The Summit of Sigiriya
We had reached the large terrace which marks the half-way point on the ascent to the summit of Sigiriya Rock. Before continuing, we took a break and surveyed the remaining path in dread and awe. The next flight of stairs was framed by an enormous pair of stone paws. Because of its profile, Sigiriya had long been referred to as the “Lion Rock”, but King Kassapa decided to make the nickname somewhat more literal.
During Kassapa’s reign in the 5th century AD, a massive, 60-foot lion was chiseled out of the rock. The steps which continued up to the royal palace started at the lion’s feet, wrapped around his body and eventually entered his mouth. Today, all that remain are the paws, but they give a good idea of the statue’s scale. It’s hard to appreciate how impressive it must have been 1500 years ago. It would be impressive now.
The final flight of stairs, hugging tightly to the stone wall, is not for those who suffer from vertigo. My mind kept flitting back into the past. If I, on these stable steps of modern steel, was so close to vomiting, how terrifying must they have been during the time of Kassapa? Notches in the wall indicated where the ancient brick steps would have been placed, and the thought of climbing them, with the wind whipping about me, and likely burdened under another load of bricks for the usurper king’s palace, three words kept repeating in my mind: “Oh, hell no!”
My mantra changed, though, once we gained the summit. Suddenly, the ascent made perfect sense, as I imagined myself in Kassapa’s shoes, surveying the grounds for my new home. “Oh, hell yes!” The view is unobstructed for miles around. From the top of Sigiriya, you truly feel at the top of the world.
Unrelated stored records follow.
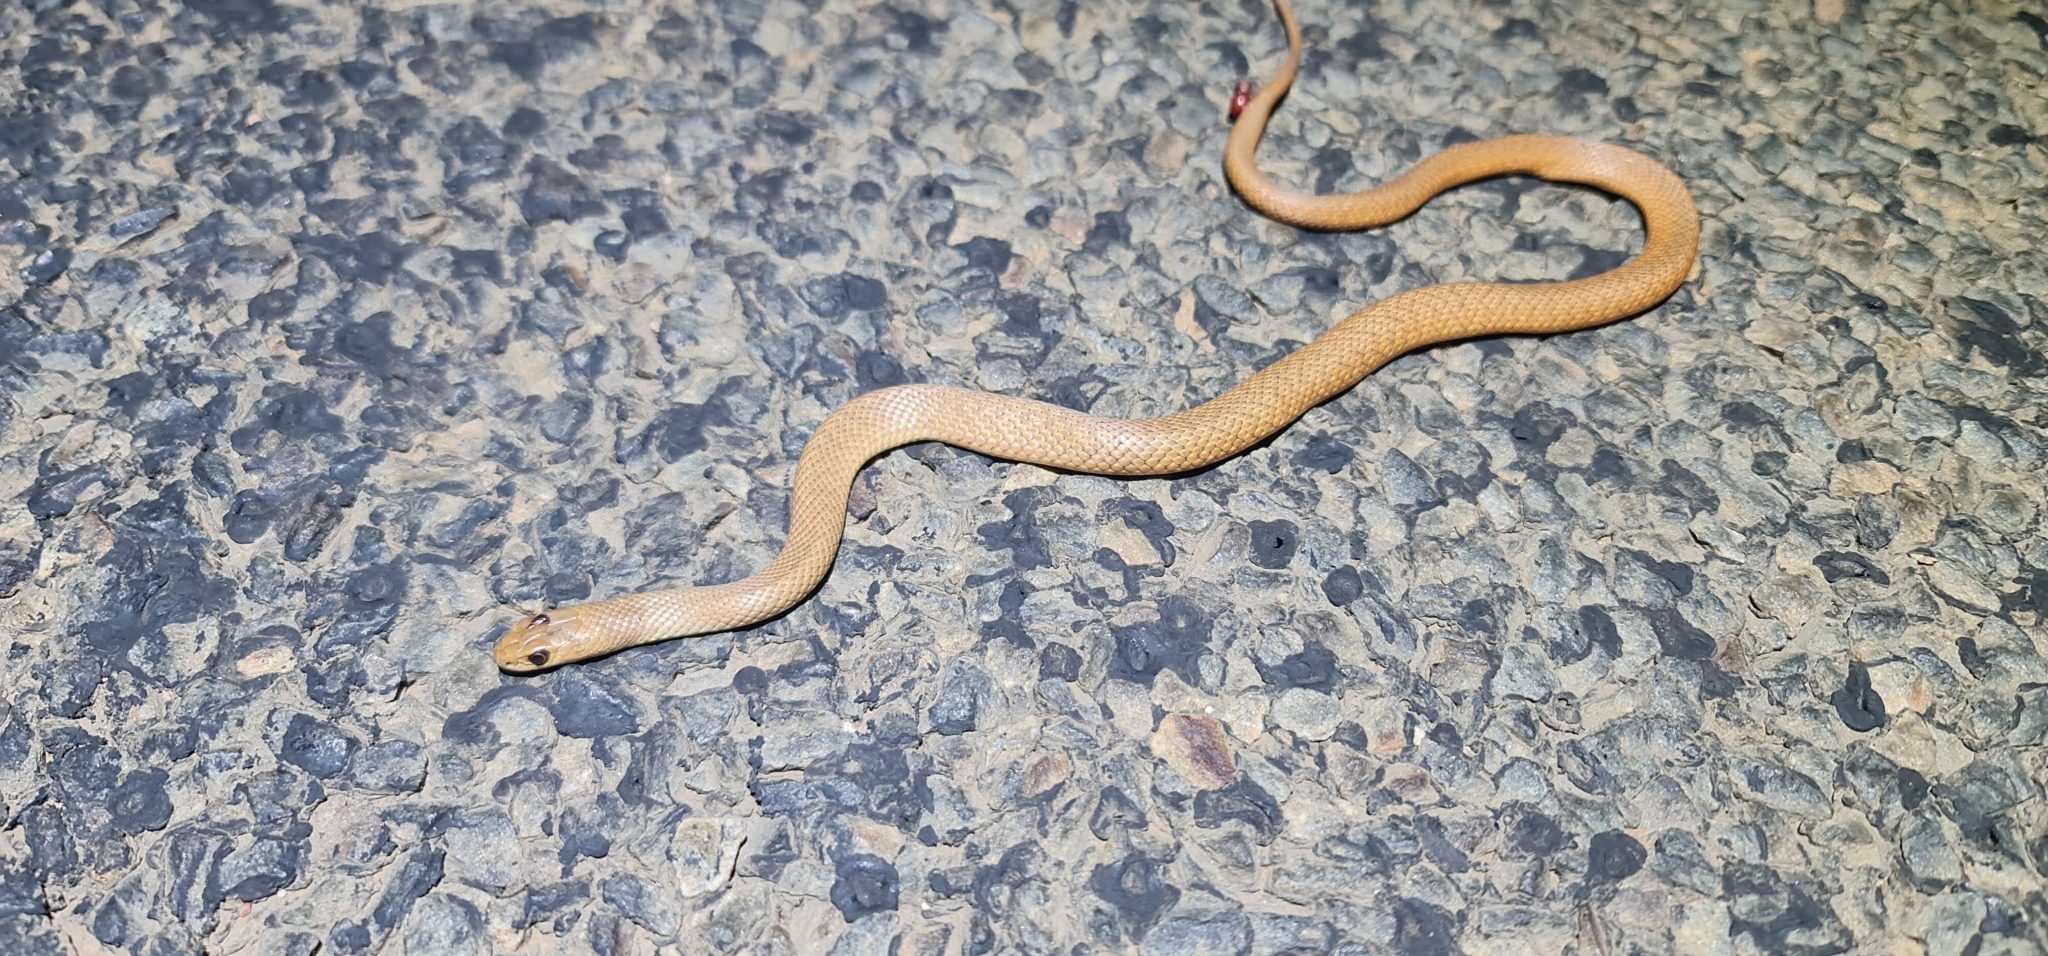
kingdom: Animalia
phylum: Chordata
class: Squamata
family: Elapidae
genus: Pseudonaja
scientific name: Pseudonaja textilis
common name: Eastern brown snake
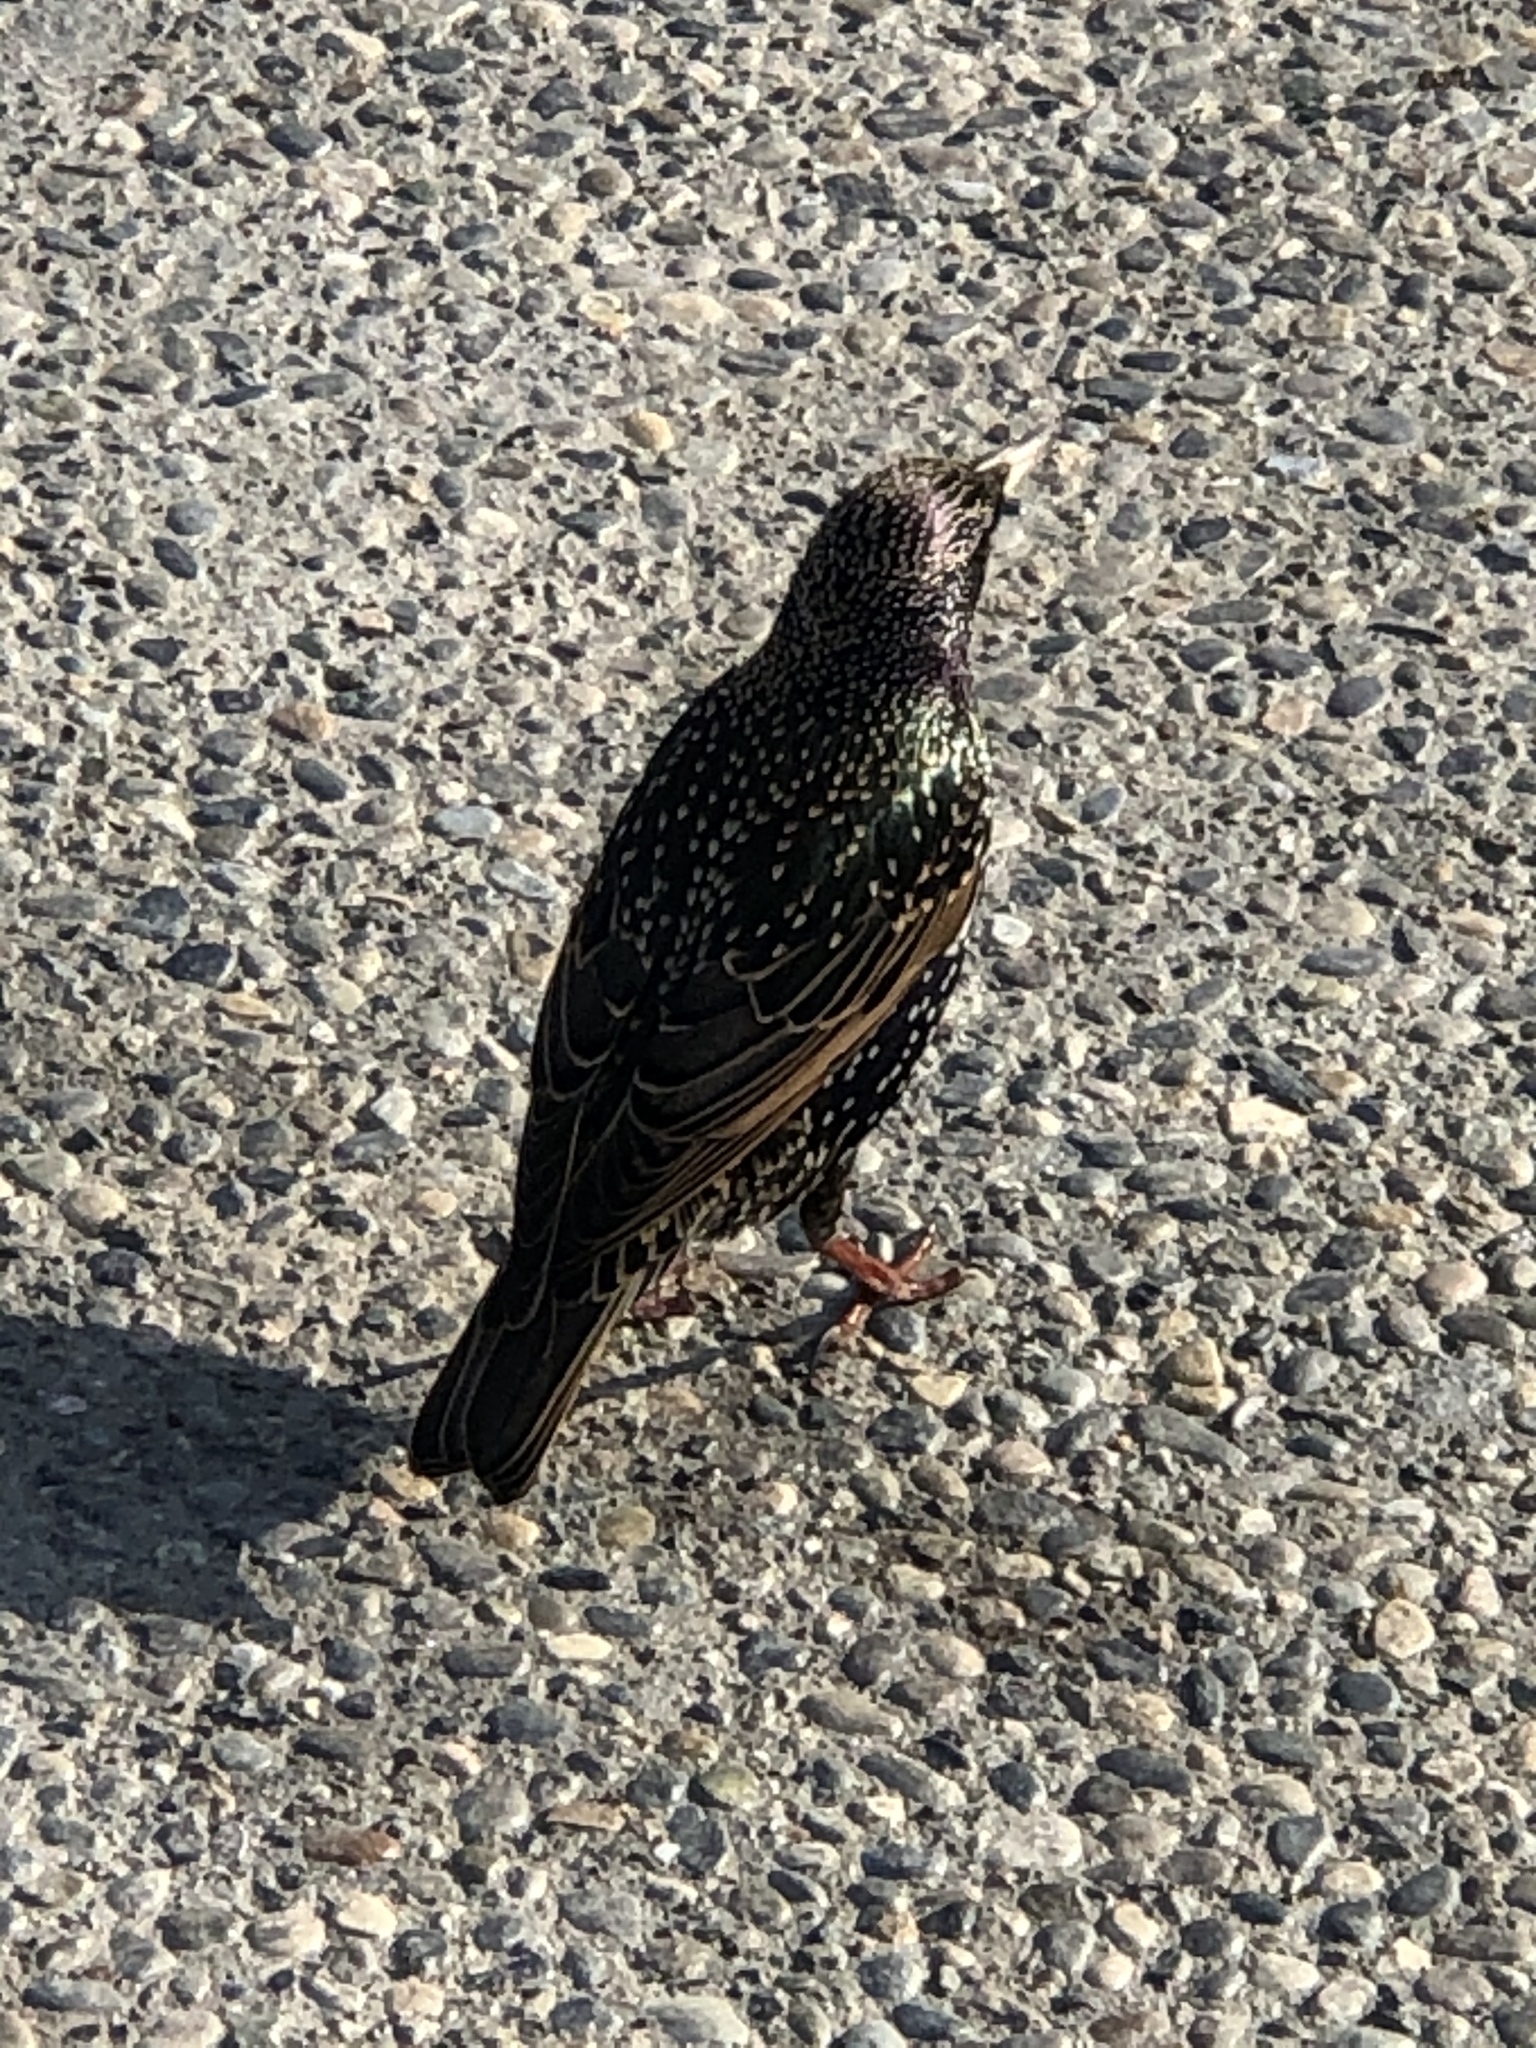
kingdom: Animalia
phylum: Chordata
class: Aves
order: Passeriformes
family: Sturnidae
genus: Sturnus
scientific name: Sturnus vulgaris
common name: Common starling
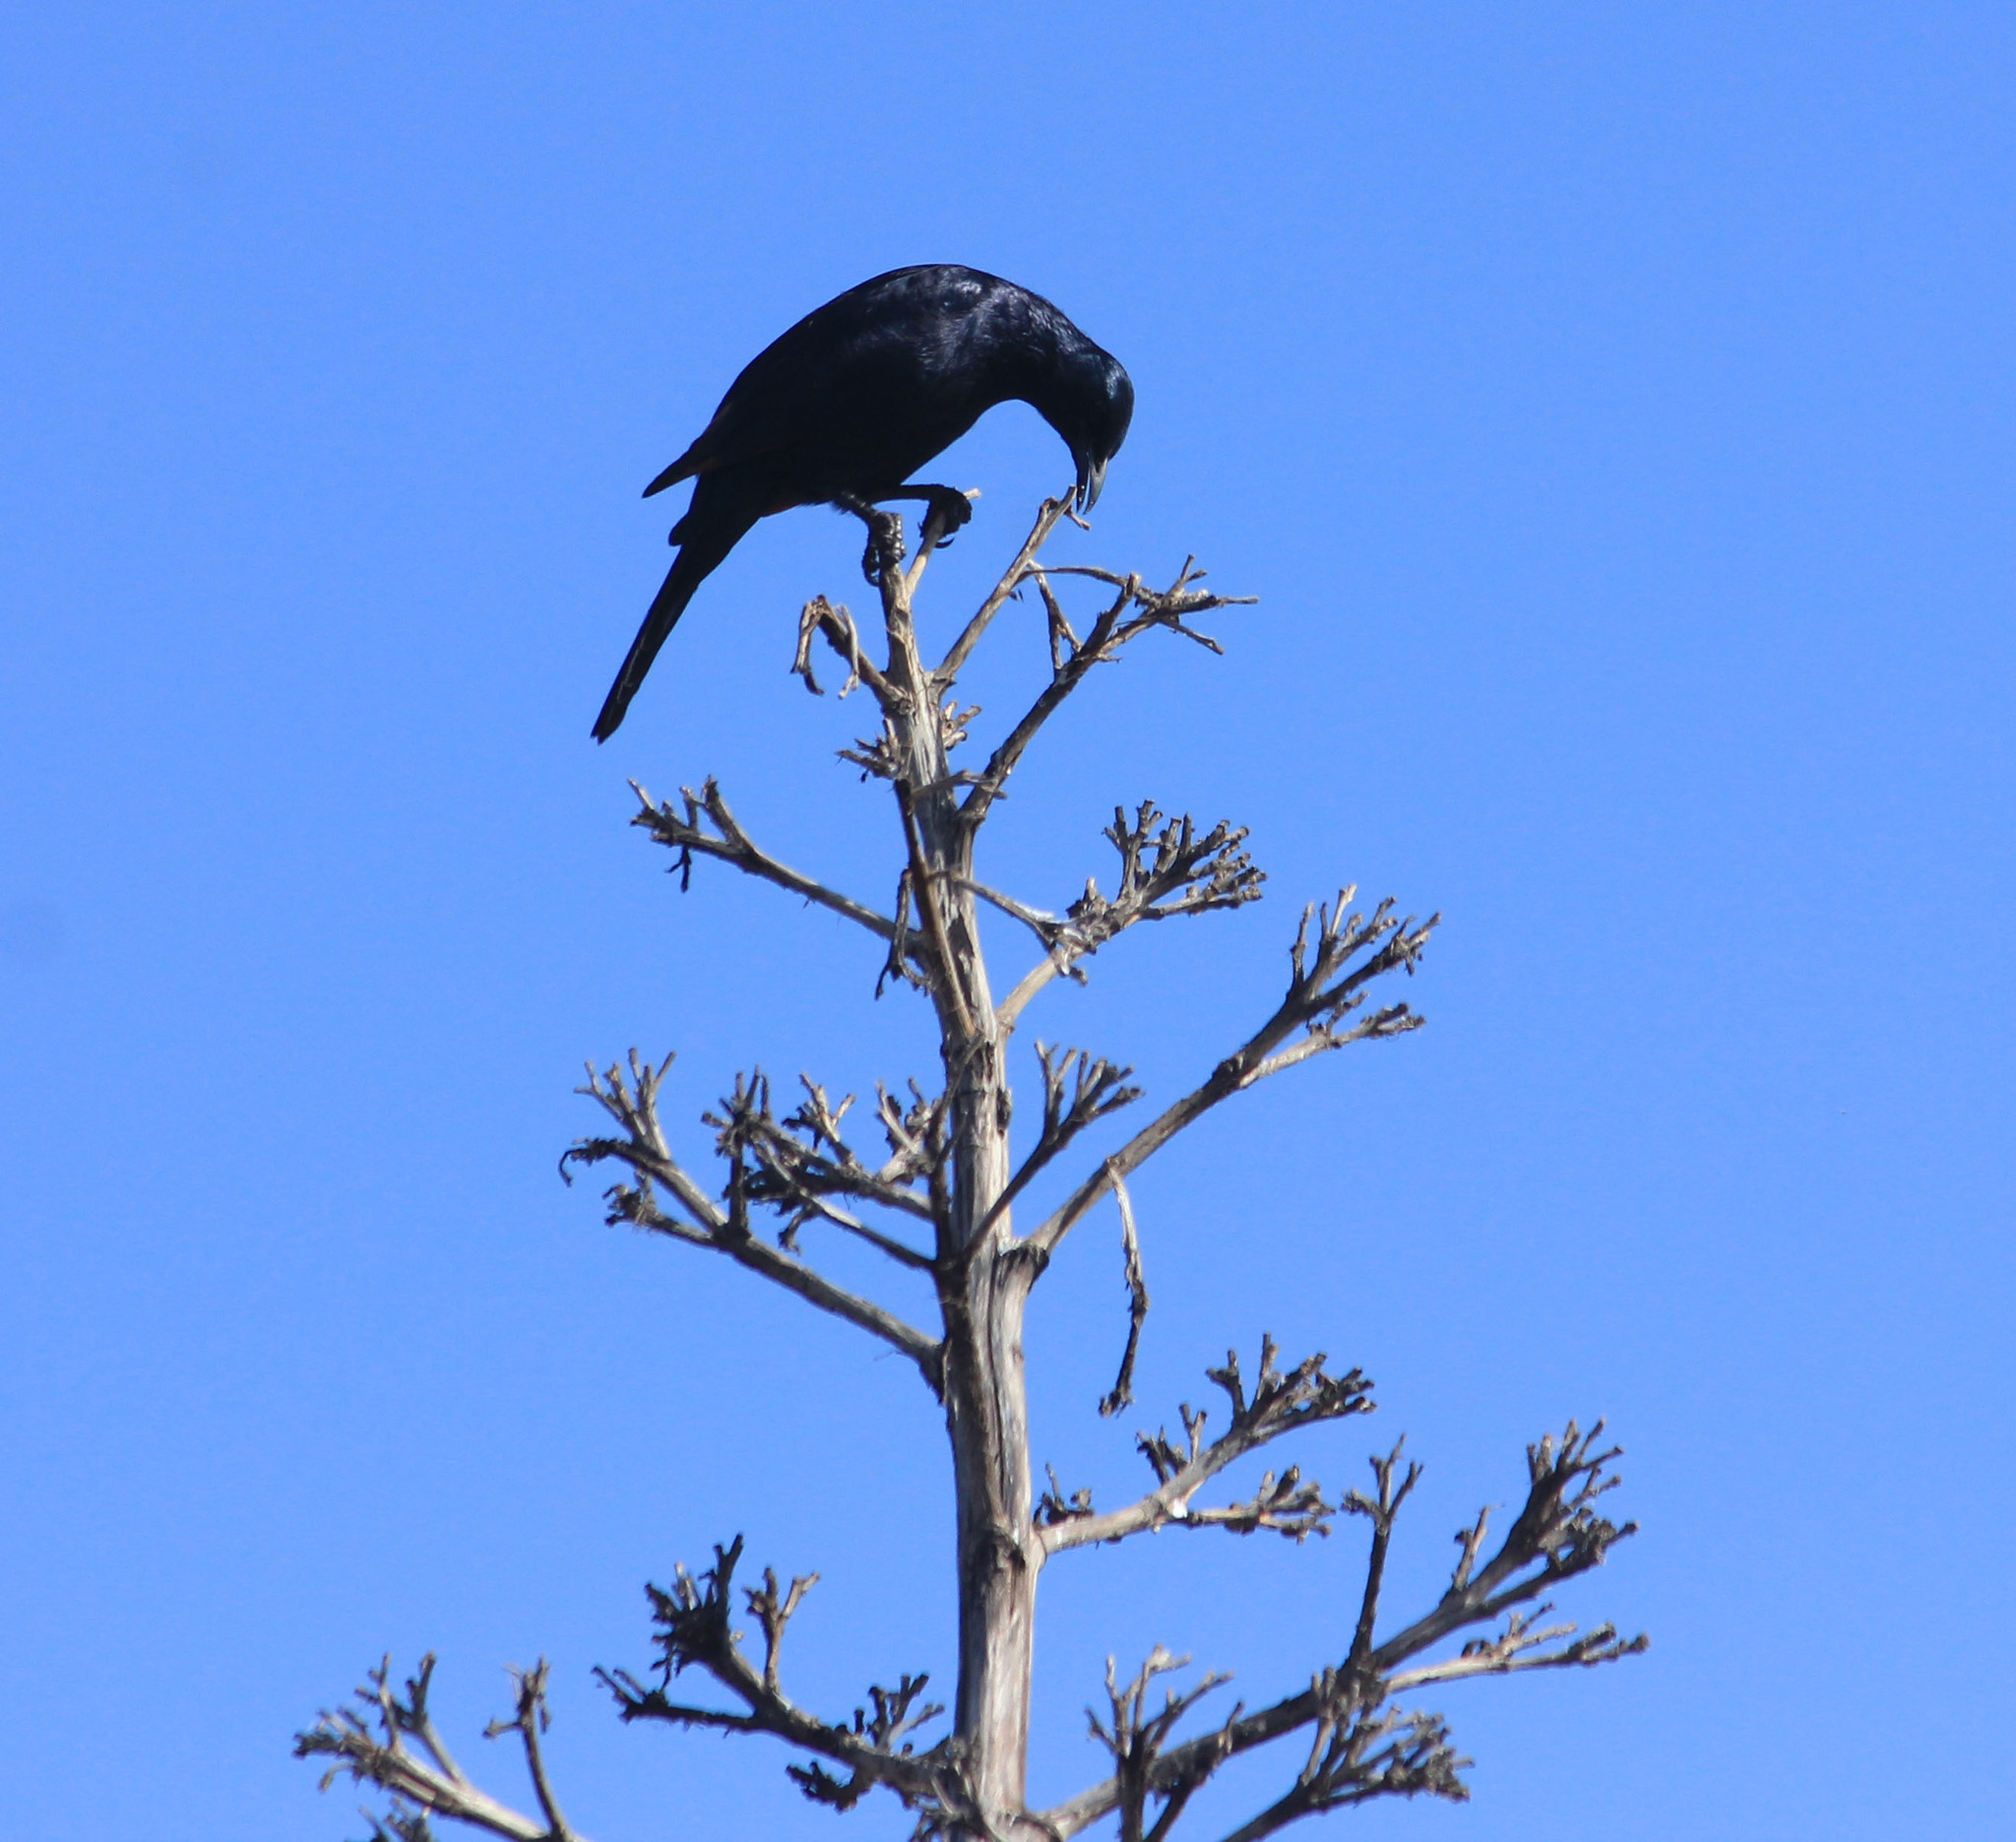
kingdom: Animalia
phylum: Chordata
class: Aves
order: Passeriformes
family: Sturnidae
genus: Onychognathus
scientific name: Onychognathus morio
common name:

Unassailable. It is the perfect place for a paranoid pretender.
Over the course of the centuries, the palace has been reduced to mere rubble, but it must have been an amazing building. We wandered about the foundations for awhile and eventually found a set of caves facing the south, originally used as protective cells for soldiers on the look-out, where we hid from the wind and enjoyed the view.
You’ll want to spend a long time at the summit of Sigiriya. The sense of history is palpable, and the panoramas over the jungle and gardens below couldn’t be better. Besides, you just spent an hour getting there, and the descent promises to be no less dizzying.